▸ **Supplied data**:

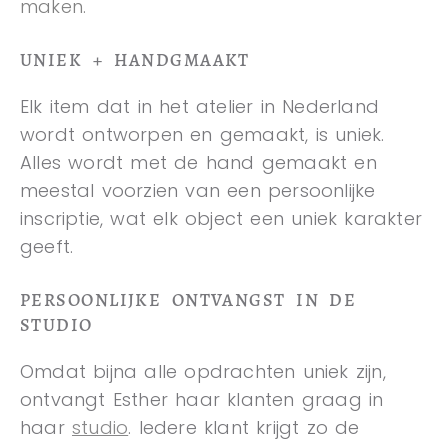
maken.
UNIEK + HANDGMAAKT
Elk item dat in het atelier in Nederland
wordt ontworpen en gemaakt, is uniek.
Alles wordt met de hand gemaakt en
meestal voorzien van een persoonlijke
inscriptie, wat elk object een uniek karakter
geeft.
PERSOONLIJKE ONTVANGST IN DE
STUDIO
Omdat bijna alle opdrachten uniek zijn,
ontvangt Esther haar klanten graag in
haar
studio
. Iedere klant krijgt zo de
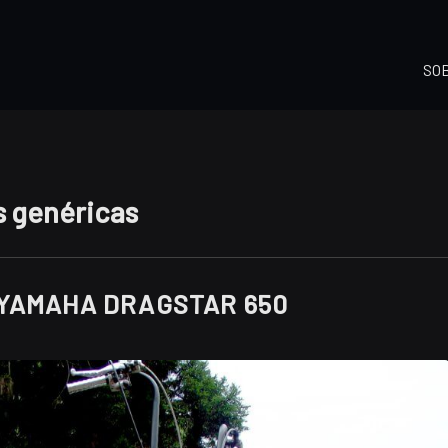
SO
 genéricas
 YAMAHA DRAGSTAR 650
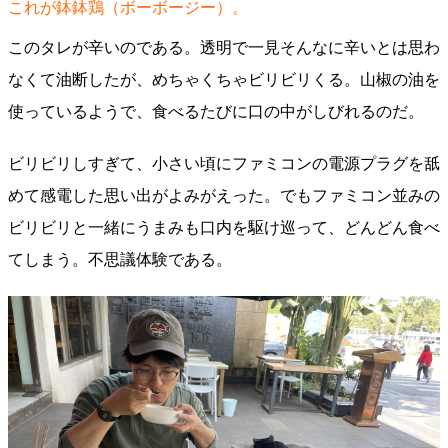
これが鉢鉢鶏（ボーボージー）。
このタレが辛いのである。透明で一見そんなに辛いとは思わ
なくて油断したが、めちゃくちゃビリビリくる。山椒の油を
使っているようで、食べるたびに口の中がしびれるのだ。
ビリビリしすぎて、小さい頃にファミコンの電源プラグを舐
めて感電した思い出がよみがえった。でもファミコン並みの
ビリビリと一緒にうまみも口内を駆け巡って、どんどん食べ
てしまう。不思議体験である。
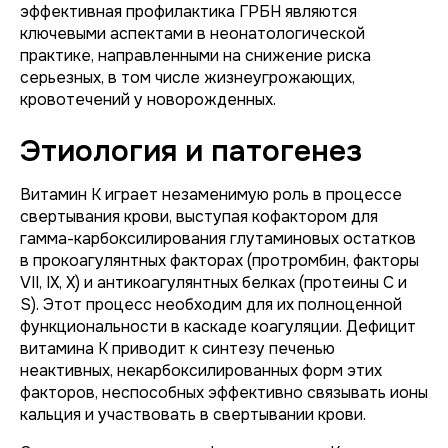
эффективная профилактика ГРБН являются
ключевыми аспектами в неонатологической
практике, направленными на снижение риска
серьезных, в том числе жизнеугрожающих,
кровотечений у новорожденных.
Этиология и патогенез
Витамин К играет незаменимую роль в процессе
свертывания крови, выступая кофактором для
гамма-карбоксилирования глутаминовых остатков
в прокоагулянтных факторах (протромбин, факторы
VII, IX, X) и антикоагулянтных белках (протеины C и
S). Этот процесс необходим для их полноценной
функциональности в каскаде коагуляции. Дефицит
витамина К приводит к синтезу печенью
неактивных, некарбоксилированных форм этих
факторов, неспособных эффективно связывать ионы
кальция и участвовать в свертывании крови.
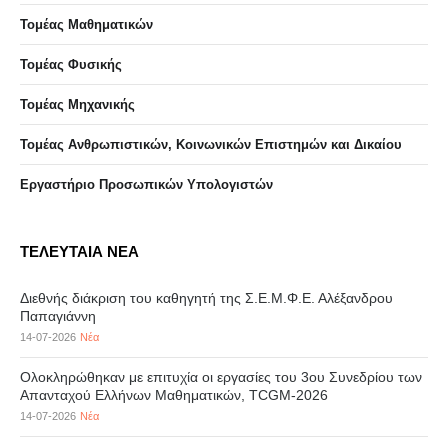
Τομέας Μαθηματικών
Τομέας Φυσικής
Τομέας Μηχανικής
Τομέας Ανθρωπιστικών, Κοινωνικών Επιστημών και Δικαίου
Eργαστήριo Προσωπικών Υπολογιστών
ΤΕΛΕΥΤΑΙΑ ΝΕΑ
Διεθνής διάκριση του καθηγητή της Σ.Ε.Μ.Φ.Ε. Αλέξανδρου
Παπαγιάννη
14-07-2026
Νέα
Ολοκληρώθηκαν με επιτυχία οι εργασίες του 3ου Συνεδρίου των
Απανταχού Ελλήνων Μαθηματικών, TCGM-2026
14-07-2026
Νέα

▸ **Your task**: Full transcription without images: please go through the records and repeat them exactly.

▸ **Solution for this exercise**:
maken.
UNIEK + HANDGMAAKT
Elk item dat in het atelier in Nederland
wordt ontworpen en gemaakt, is uniek.
Alles wordt met de hand gemaakt en
meestal voorzien van een persoonlijke
inscriptie, wat elk object een uniek karakter
geeft.
PERSOONLIJKE ONTVANGST IN DE
STUDIO
Omdat bijna alle opdrachten uniek zijn,
ontvangt Esther haar klanten graag in
haar
studio
. Iedere klant krijgt zo de
SO
 genéricas
 YAMAHA DRAGSTAR 650
これが鉢鉢鶏（ボーボージー）。
このタレが辛いのである。透明で一見そんなに辛いとは思わ
なくて油断したが、めちゃくちゃビリビリくる。山椒の油を
使っているようで、食べるたびに口の中がしびれるのだ。
ビリビリしすぎて、小さい頃にファミコンの電源プラグを舐
めて感電した思い出がよみがえった。でもファミコン並みの
ビリビリと一緒にうまみも口内を駆け巡って、どんどん食べ
てしまう。不思議体験である。
эффективная профилактика ГРБН являются
ключевыми аспектами в неонатологической
практике, направленными на снижение риска
серьезных, в том числе жизнеугрожающих,
кровотечений у новорожденных.
Этиология и патогенез
Витамин К играет незаменимую роль в процессе
свертывания крови, выступая кофактором для
гамма-карбоксилирования глутаминовых остатков
в прокоагулянтных факторах (протромбин, факторы
VII, IX, X) и антикоагулянтных белках (протеины C и
S). Этот процесс необходим для их полноценной
функциональности в каскаде коагуляции. Дефицит
витамина К приводит к синтезу печенью
неактивных, некарбоксилированных форм этих
факторов, неспособных эффективно связывать ионы
кальция и участвовать в свертывании крови.
Τομέας Μαθηματικών
Τομέας Φυσικής
Τομέας Μηχανικής
Τομέας Ανθρωπιστικών, Κοινωνικών Επιστημών και Δικαίου
Eργαστήριo Προσωπικών Υπολογιστών
ΤΕΛΕΥΤΑΙΑ ΝΕΑ
Διεθνής διάκριση του καθηγητή της Σ.Ε.Μ.Φ.Ε. Αλέξανδρου
Παπαγιάννη
14-07-2026
Νέα
Ολοκληρώθηκαν με επιτυχία οι εργασίες του 3ου Συνεδρίου των
Απανταχού Ελλήνων Μαθηματικών, TCGM-2026
14-07-2026
Νέα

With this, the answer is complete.